In truth, things couldn’t have gone much better for Carlo Ancelotti against a team whose recent form and performance is far more impressive than their position in the league suggests. As such, that made this a potentially difficult draw to navigate, but the way Everton did the job will have been very encouraging. Dominic Calvert-Lewin’s return from an injury marked with a goal, James Rodriguez once again looking back to a place close to his prime, and debuts for academy graduates Thierry Small and Tyler Onyango, the first to be he becomes the club’s youngest player in the process, aged 16. years and 176 days.
This was, all things considered, as perfect a night as any Everton supporter could have hoped for. “We were dominant from start to finish,” said Everton assistant coach Duncan Ferguson after they drew with Wycombe or Tottenham in the next round. “We were a bit worried at halftime that we didn’t get second, but during the 90 minutes we were really dominant.”
The credit should go to Sheffield Wednesday, in the championship relegation zone, but on a recent run of form since the firing of Tony Pulis, suggesting they are capable of getting out of trouble.

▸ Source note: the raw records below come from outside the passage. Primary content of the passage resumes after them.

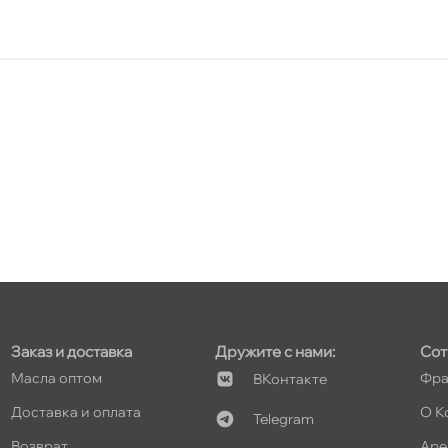
Заказ и доставка
Дружите с нами:
Сот
Масла оптом
Фра
Контакте
Доставка и оплата
О К
Telegram
озврат
Аре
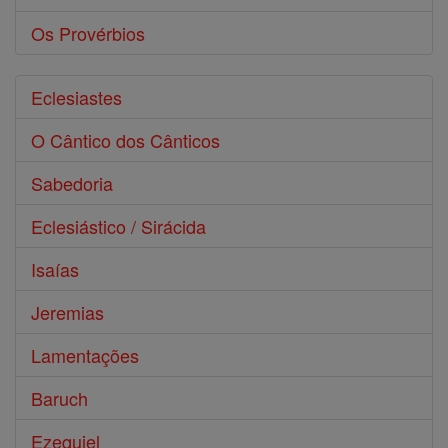
Os Provérbios
Eclesiastes
O Cântico dos Cânticos
Sabedoria
Eclesiástico / Sirácida
Isaías
Jeremias
Lamentações
Baruch
Ezequiel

The way they were applied here against a far superior team suggests that their season doesn’t go beyond swapping with their interim manager, Neil Thompson.
But this was always a case of when, rather than if, Everton put this tie to bed. In the end, it was two goals in three minutes on either side of the hour mark that answered that question. Sheffield Wednesday goalkeeper Joe Wildsmith had done a good job keeping them in the tie up to that point, but couldn’t avoid the goals that ended as a competition.
Rodriguez, whose passing seemed his best measure all night, provided the deliveries: first for Richarlison to head home, before Yerry Mina did the same two minutes later, seconds after an impressive Wildsmith stop denied him to Richarlison his second. Sheffield Wednesday really gave it a go, but they could do little with their opponents’ attacking style and prowess.
“We know they have a lot of quality all over the field,” Thompson admitted. “You have to be on top throughout the field, but we just needed to penetrate them a little more and have a little more quality in the last third. We came off the blocks too slowly after half time. ”His team was certainly punished for that lethargy ruthlessly with the second and third goals.
However, Everton could, and perhaps should, have been further ahead than the advantage of a goal they had scored at halftime. When Calvert-Lewin drove André Gomes’ spot ball home in the face of Wildsmith’s goal for his 15th of the season, and the first since early December, the hosts had long taken the lead. “We are delighted for him,” Ferguson said of Calvert-Lewin, who led the Everton line impressively.
Richarlison had already seen a goal disallowed for offside, while Calvert-Lewin came close to turning a Gylfi Sigurdsson cross home. At the other extreme, Robin Olsen parried an attack from Adam Reach in the early moments, but that was possibly the most serious threat he faced all night. The visitors, as their coach acknowledged, lacked the attacking power to really upset Everton, but their energy will give them hope.
However, this was a night where Ancelotti’s team returned to a place as the best, with Richarlison and Mina’s headers no less than their deserved dominance. There are quite a few teams in the round of 16 that will be delighted to have a chance to end their long wait to lift the Cup. Why not Everton? Certainly, there was nothing to argue against that perspective here.